• Work instruction
Exclude the images and transcribe the entries below precisely.

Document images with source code

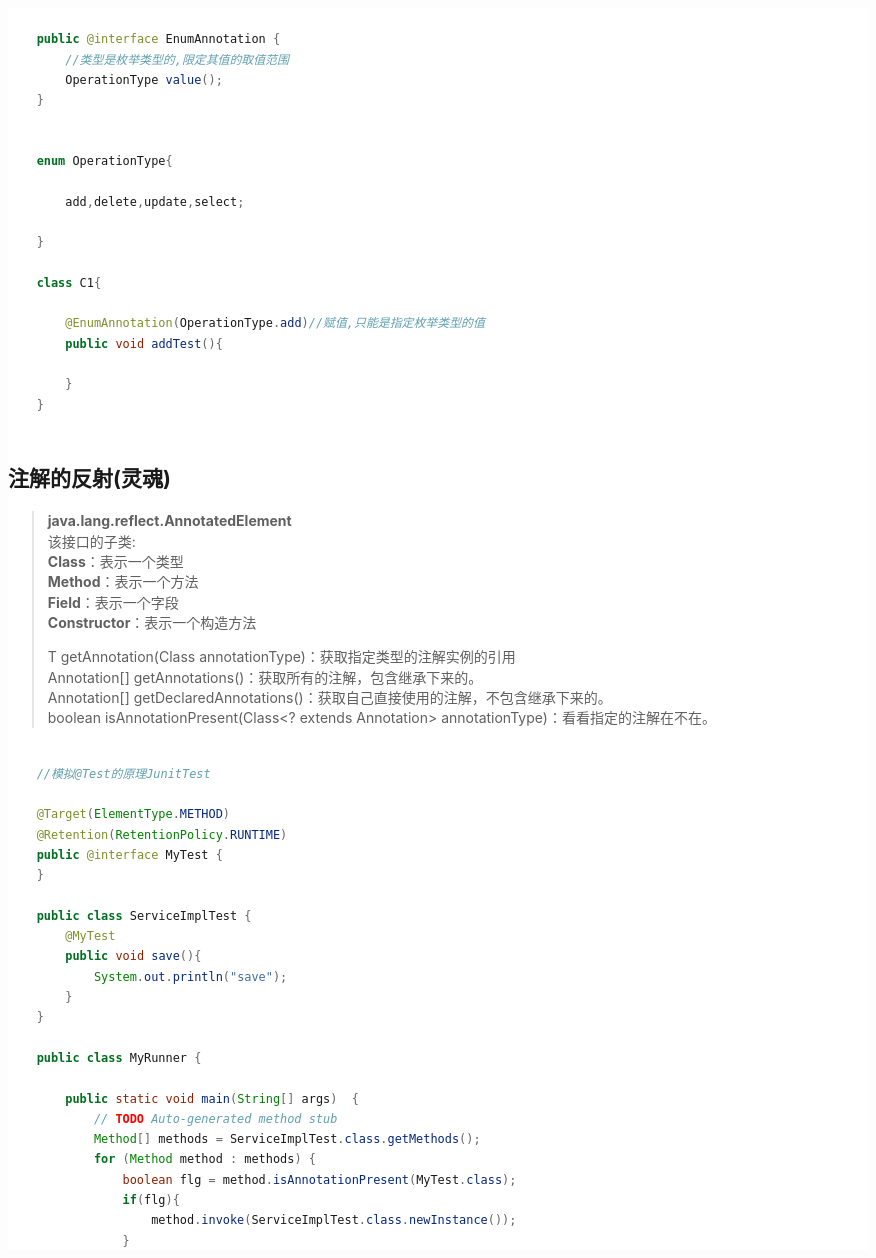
 ```java

    public @interface EnumAnnotation {  
        //类型是枚举类型的,限定其值的取值范围  
        OperationType value();  
    }  
      
      
    enum OperationType{  
      
        add,delete,update,select;  
      
    }  
      
    class C1{  
      
        @EnumAnnotation(OperationType.add)//赋值,只能是指定枚举类型的值  
        public void addTest(){  
      
        }  
    }  
    
```

## 注解的反射(灵魂)

> **java.lang.reflect.AnnotatedElement**   
该接口的子类:   
**Class**：表示一个类型   
**Method**：表示一个方法   
**Field**：表示一个字段   
**Constructor**：表示一个构造方法
> 
> T getAnnotation(Class annotationType)：获取指定类型的注解实例的引用   
Annotation[] getAnnotations()：获取所有的注解，包含继承下来的。   
Annotation[] getDeclaredAnnotations()：获取自己直接使用的注解，不包含继承下来的。   
boolean isAnnotationPresent(Class<? extends Annotation> annotationType)：看看指定的注解在不在。

```java

    //模拟@Test的原理JunitTest  
      
    @Target(ElementType.METHOD)  
    @Retention(RetentionPolicy.RUNTIME)  
    public @interface MyTest {  
    }  
      
    public class ServiceImplTest {  
        @MyTest  
        public void save(){  
            System.out.println("save");  
        }  
    }  
      
    public class MyRunner {  
      
        public static void main(String[] args)  {  
            // TODO Auto-generated method stub    
            Method[] methods = ServiceImplTest.class.getMethods();  
            for (Method method : methods) {  
                boolean flg = method.isAnnotationPresent(MyTest.class);  
                if(flg){  
                    method.invoke(ServiceImplTest.class.newInstance());  
                }     
```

• Result for this task
 ```java

    public @interface EnumAnnotation {  
        //类型是枚举类型的,限定其值的取值范围  
        OperationType value();  
    }  
      
      
    enum OperationType{  
      
        add,delete,update,select;  
      
    }  
      
    class C1{  
      
        @EnumAnnotation(OperationType.add)//赋值,只能是指定枚举类型的值  
        public void addTest(){  
      
        }  
    }  
    
```

## 注解的反射(灵魂)

> **java.lang.reflect.AnnotatedElement**   
该接口的子类:   
**Class**：表示一个类型   
**Method**：表示一个方法   
**Field**：表示一个字段   
**Constructor**：表示一个构造方法
> 
> T getAnnotation(Class annotationType)：获取指定类型的注解实例的引用   
Annotation[] getAnnotations()：获取所有的注解，包含继承下来的。   
Annotation[] getDeclaredAnnotations()：获取自己直接使用的注解，不包含继承下来的。   
boolean isAnnotationPresent(Class<? extends Annotation> annotationType)：看看指定的注解在不在。

```java

    //模拟@Test的原理JunitTest  
      
    @Target(ElementType.METHOD)  
    @Retention(RetentionPolicy.RUNTIME)  
    public @interface MyTest {  
    }  
      
    public class ServiceImplTest {  
        @MyTest  
        public void save(){  
            System.out.println("save");  
        }  
    }  
      
    public class MyRunner {  
      
        public static void main(String[] args)  {  
            // TODO Auto-generated method stub    
            Method[] methods = ServiceImplTest.class.getMethods();  
            for (Method method : methods) {  
                boolean flg = method.isAnnotationPresent(MyTest.class);  
                if(flg){  
                    method.invoke(ServiceImplTest.class.newInstance());  
                }     
```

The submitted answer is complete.